# Work request
Go line by line through the data below, counting each one that has "import", and give the final count only.

*** Available data ***

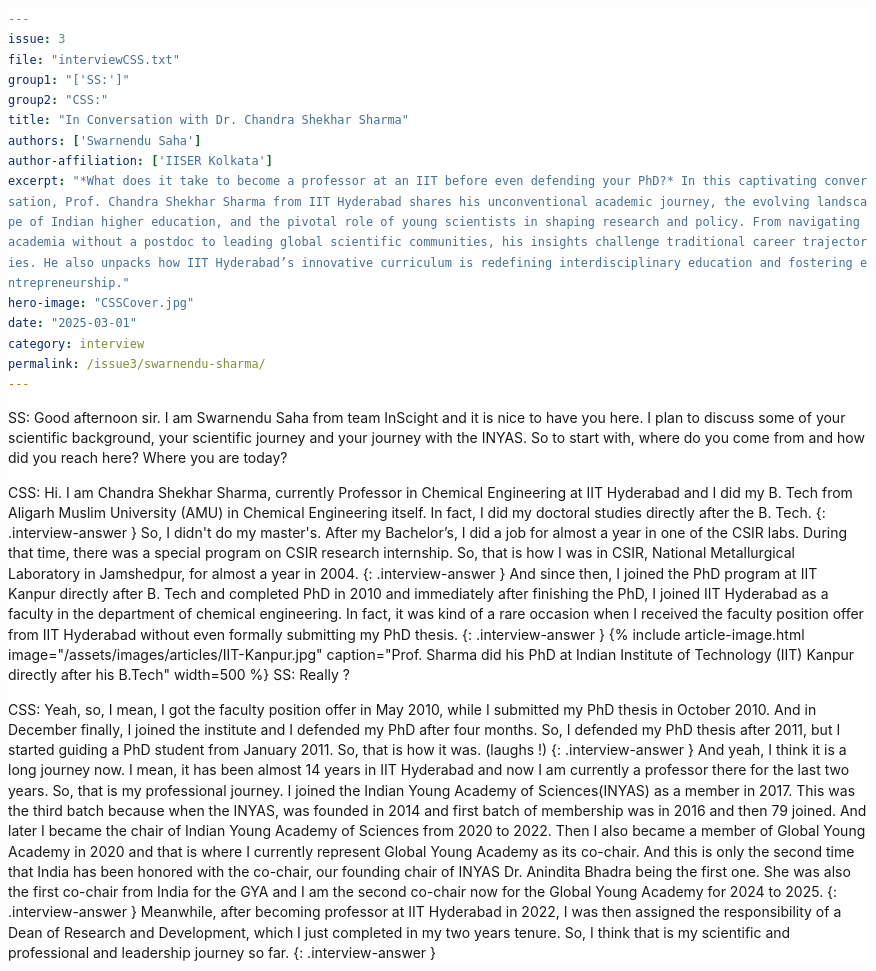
 ```yaml
---
issue: 3
file: "interviewCSS.txt"
group1: "['SS:']"
group2: "CSS:"
title: "In Conversation with Dr. Chandra Shekhar Sharma"
authors: ['Swarnendu Saha']
author-affiliation: ['IISER Kolkata']
excerpt: "*What does it take to become a professor at an IIT before even defending your PhD?* In this captivating conversation, Prof. Chandra Shekhar Sharma from IIT Hyderabad shares his unconventional academic journey, the evolving landscape of Indian higher education, and the pivotal role of young scientists in shaping research and policy. From navigating academia without a postdoc to leading global scientific communities, his insights challenge traditional career trajectories. He also unpacks how IIT Hyderabad’s innovative curriculum is redefining interdisciplinary education and fostering entrepreneurship."
hero-image: "CSSCover.jpg"
date: "2025-03-01"
category: interview
permalink: /issue3/swarnendu-sharma/
---
```

SS: Good afternoon sir.  I am Swarnendu Saha from team InScight and it is nice to have you here. I plan to discuss some of your scientific background, your scientific journey and your journey with the INYAS. So to start with, where do you come from and how did you reach here? Where you are today?

CSS: Hi. I am Chandra Shekhar Sharma, currently Professor in Chemical Engineering at IIT Hyderabad and I did my B. Tech from Aligarh Muslim University (AMU) in Chemical Engineering itself. In fact, I did my doctoral studies directly after the B. Tech.
{: .interview-answer }
So, I didn't do my master's. After my Bachelor’s, I did a job for almost a year in one of the CSIR labs. During that time, there was a special program on CSIR research internship. So, that is how I was in CSIR, National Metallurgical Laboratory in Jamshedpur, for almost a year in 2004.
{: .interview-answer }
And since then, I joined the PhD program at IIT Kanpur directly after B. Tech and completed PhD in 2010 and immediately after finishing the PhD, I joined IIT Hyderabad as a faculty in the department of chemical engineering. In fact, it was kind of a rare occasion when I received the faculty position offer from IIT Hyderabad without even formally submitting my PhD thesis.
{: .interview-answer }
{% include article-image.html image="/assets/images/articles/IIT-Kanpur.jpg" caption="Prof. Sharma did his PhD at Indian Institute of Technology (IIT) Kanpur directly after his B.Tech" width=500 %}
SS: Really ?

CSS: Yeah, so, I mean, I got the faculty position offer in May 2010, while I submitted my PhD thesis in October 2010. And in December finally, I joined the institute and I defended my PhD after four months. So, I defended my PhD thesis after 2011, but I started guiding a PhD student from January 2011. So, that is how it was. (laughs !)
{: .interview-answer }
And yeah, I think it is a long journey now. I mean, it has been almost 14 years in IIT Hyderabad and now I am currently a professor there for the last two years. So, that is my professional journey. I joined the Indian Young Academy of Sciences(INYAS) as a member in 2017. This was the third batch because when the INYAS, was founded in 2014 and first batch of membership was in 2016 and then 79 joined. And later I became the chair of Indian Young Academy of Sciences from 2020 to 2022. Then I also became a member of Global Young Academy in 2020 and that is where I currently represent Global Young Academy as its co-chair. And this is only the second time that India has been honored with the co-chair, our founding chair of INYAS Dr. Anindita Bhadra being the first one. She was also the first co-chair from India for the GYA and I am the second co-chair now for the Global Young Academy for 2024 to 2025.
{: .interview-answer }
Meanwhile, after becoming professor at IIT Hyderabad in 2022, I was then assigned the responsibility of a Dean of Research and Development, which I just completed in my two years tenure. So, I think that is my scientific and professional and leadership journey so far.
{: .interview-answer }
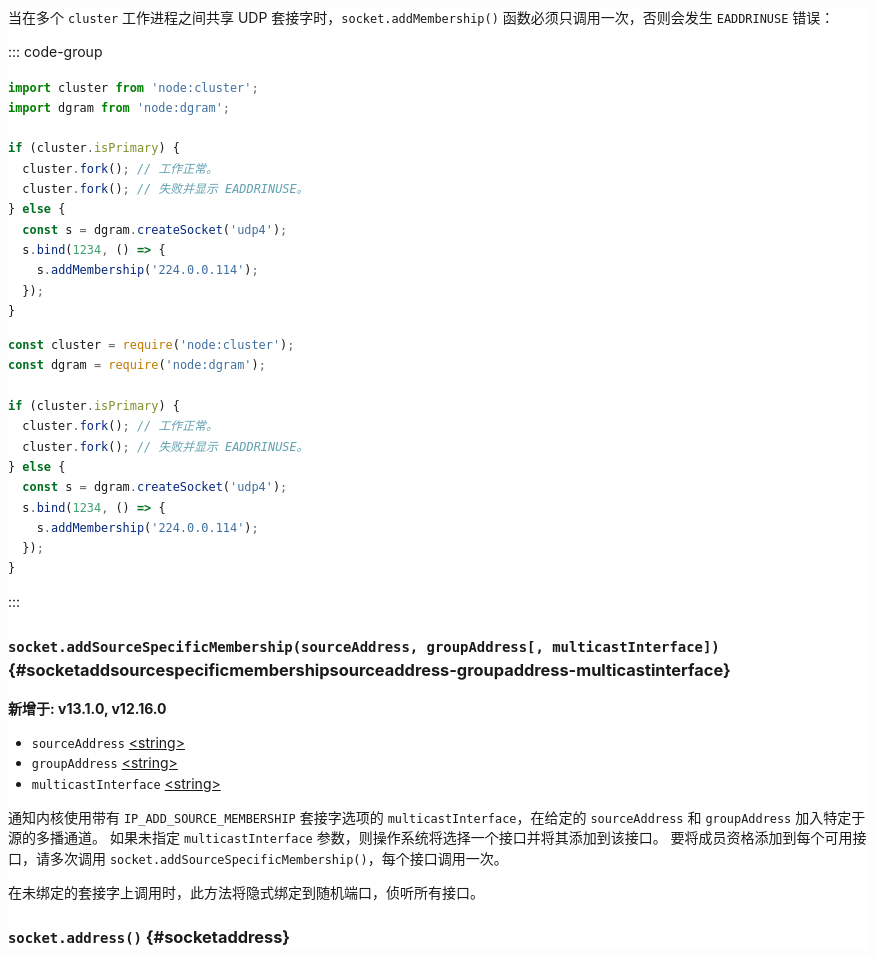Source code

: 当在多个 `cluster` 工作进程之间共享 UDP 套接字时，`socket.addMembership()` 函数必须只调用一次，否则会发生 `EADDRINUSE` 错误：

::: code-group
```js [ESM]
import cluster from 'node:cluster';
import dgram from 'node:dgram';

if (cluster.isPrimary) {
  cluster.fork(); // 工作正常。
  cluster.fork(); // 失败并显示 EADDRINUSE。
} else {
  const s = dgram.createSocket('udp4');
  s.bind(1234, () => {
    s.addMembership('224.0.0.114');
  });
}
```

```js [CJS]
const cluster = require('node:cluster');
const dgram = require('node:dgram');

if (cluster.isPrimary) {
  cluster.fork(); // 工作正常。
  cluster.fork(); // 失败并显示 EADDRINUSE。
} else {
  const s = dgram.createSocket('udp4');
  s.bind(1234, () => {
    s.addMembership('224.0.0.114');
  });
}
```
:::

### `socket.addSourceSpecificMembership(sourceAddress, groupAddress[, multicastInterface])` {#socketaddsourcespecificmembershipsourceaddress-groupaddress-multicastinterface}

**新增于: v13.1.0, v12.16.0**

- `sourceAddress` [\<string\>](https://developer.mozilla.org/en-US/docs/Web/JavaScript/Data_structures#String_type)
- `groupAddress` [\<string\>](https://developer.mozilla.org/en-US/docs/Web/JavaScript/Data_structures#String_type)
- `multicastInterface` [\<string\>](https://developer.mozilla.org/en-US/docs/Web/JavaScript/Data_structures#String_type)

通知内核使用带有 `IP_ADD_SOURCE_MEMBERSHIP` 套接字选项的 `multicastInterface`，在给定的 `sourceAddress` 和 `groupAddress` 加入特定于源的多播通道。 如果未指定 `multicastInterface` 参数，则操作系统将选择一个接口并将其添加到该接口。 要将成员资格添加到每个可用接口，请多次调用 `socket.addSourceSpecificMembership()`，每个接口调用一次。

在未绑定的套接字上调用时，此方法将隐式绑定到随机端口，侦听所有接口。


### `socket.address()` {#socketaddress}
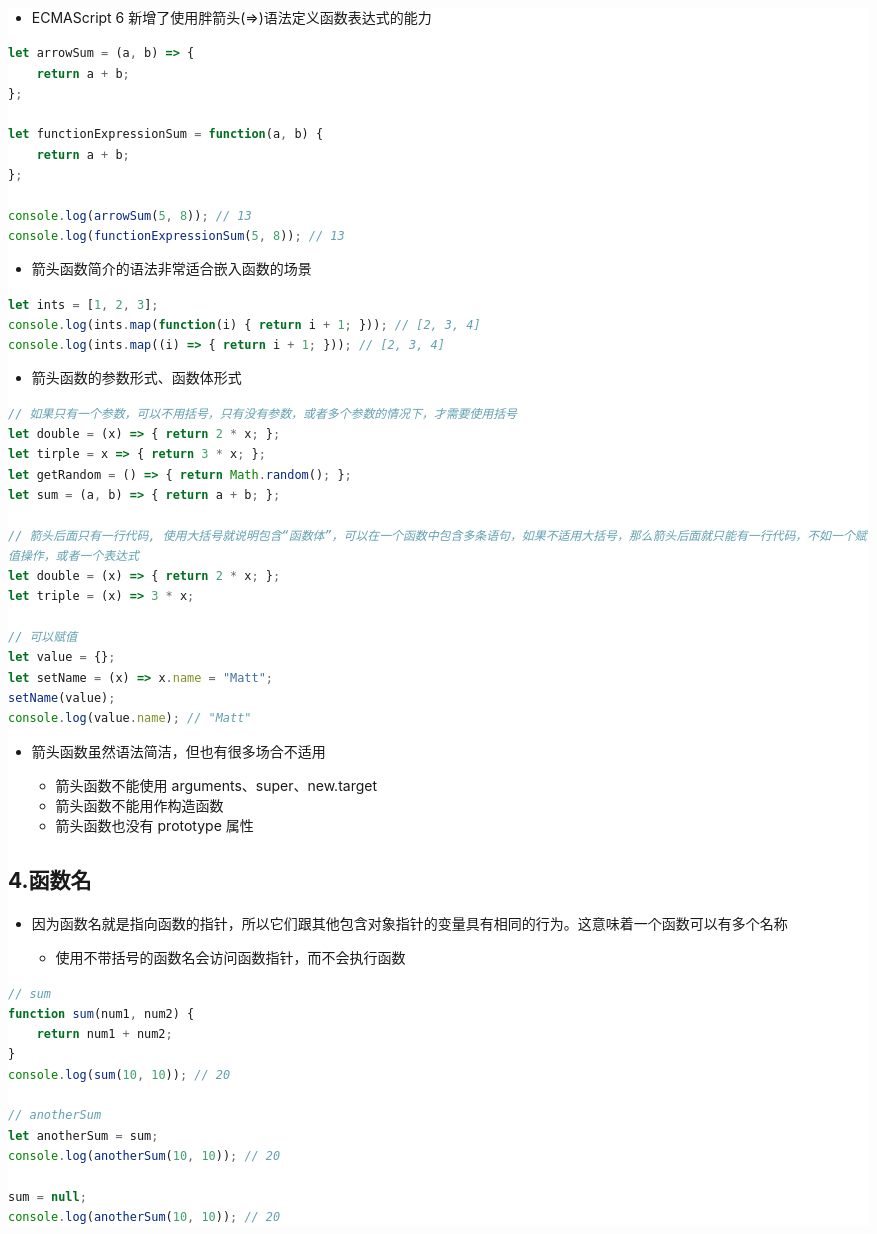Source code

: -   ECMAScript 6 新增了使用胖箭头(=\>)语法定义函数表达式的能力

``` js
let arrowSum = (a, b) => {
    return a + b;
};

let functionExpressionSum = function(a, b) {
    return a + b;
};

console.log(arrowSum(5, 8)); // 13
console.log(functionExpressionSum(5, 8)); // 13
```

-   箭头函数简介的语法非常适合嵌入函数的场景

``` js
let ints = [1, 2, 3];
console.log(ints.map(function(i) { return i + 1; })); // [2, 3, 4]
console.log(ints.map((i) => { return i + 1; })); // [2, 3, 4]
```

-   箭头函数的参数形式、函数体形式

``` js
// 如果只有一个参数，可以不用括号，只有没有参数，或者多个参数的情况下，才需要使用括号
let double = (x) => { return 2 * x; };
let tirple = x => { return 3 * x; };
let getRandom = () => { return Math.random(); };
let sum = (a, b) => { return a + b; };

// 箭头后面只有一行代码, 使用大括号就说明包含“函数体”，可以在一个函数中包含多条语句，如果不适用大括号，那么箭头后面就只能有一行代码，不如一个赋值操作，或者一个表达式
let double = (x) => { return 2 * x; };
let triple = (x) => 3 * x;

// 可以赋值
let value = {};
let setName = (x) => x.name = "Matt";
setName(value);
console.log(value.name); // "Matt"
```

-   箭头函数虽然语法简洁，但也有很多场合不适用

    -   箭头函数不能使用 arguments、super、new.target
    -   箭头函数不能用作构造函数
    -   箭头函数也没有 prototype 属性

## 4.函数名

-   因为函数名就是指向函数的指针，所以它们跟其他包含对象指针的变量具有相同的行为。这意味着一个函数可以有多个名称

    -   使用不带括号的函数名会访问函数指针，而不会执行函数

``` js
// sum
function sum(num1, num2) {
    return num1 + num2;
}
console.log(sum(10, 10)); // 20

// anotherSum
let anotherSum = sum;
console.log(anotherSum(10, 10)); // 20

sum = null;
console.log(anotherSum(10, 10)); // 20
```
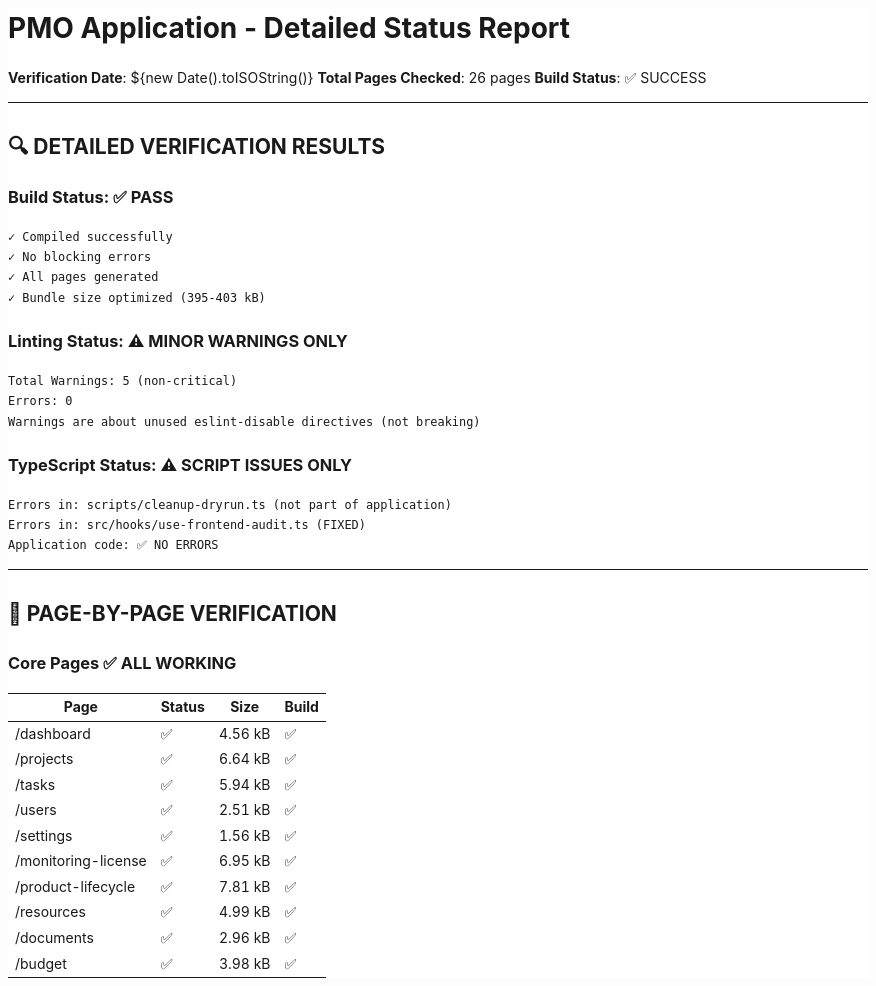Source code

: # PMO Application - Detailed Status Report
**Verification Date**: ${new Date().toISOString()}
**Total Pages Checked**: 26 pages
**Build Status**: ✅ SUCCESS

---

## 🔍 DETAILED VERIFICATION RESULTS

### Build Status: ✅ PASS
```
✓ Compiled successfully
✓ No blocking errors  
✓ All pages generated
✓ Bundle size optimized (395-403 kB)
```

### Linting Status: ⚠️ MINOR WARNINGS ONLY
```
Total Warnings: 5 (non-critical)
Errors: 0
Warnings are about unused eslint-disable directives (not breaking)
```

### TypeScript Status: ⚠️ SCRIPT ISSUES ONLY
```
Errors in: scripts/cleanup-dryrun.ts (not part of application)
Errors in: src/hooks/use-frontend-audit.ts (FIXED)
Application code: ✅ NO ERRORS
```

---

## 📄 PAGE-BY-PAGE VERIFICATION

### Core Pages ✅ ALL WORKING

| Page | Status | Size | Build |
|------|--------|-----|-------|
| /dashboard | ✅ | 4.56 kB | ✅ |
| /projects | ✅ | 6.64 kB | ✅ |
| /tasks | ✅ | 5.94 kB | ✅ |
| /users | ✅ | 2.51 kB | ✅ |
| /settings | ✅ | 1.56 kB | ✅ |
| /monitoring-license | ✅ | 6.95 kB | ✅ |
| /product-lifecycle | ✅ | 7.81 kB | ✅ |
| /resources | ✅ | 4.99 kB | ✅ |
| /documents | ✅ | 2.96 kB | ✅ |
| /budget | ✅ | 3.98 kB | ✅ |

*** End of Available data ***

# Problem solution
2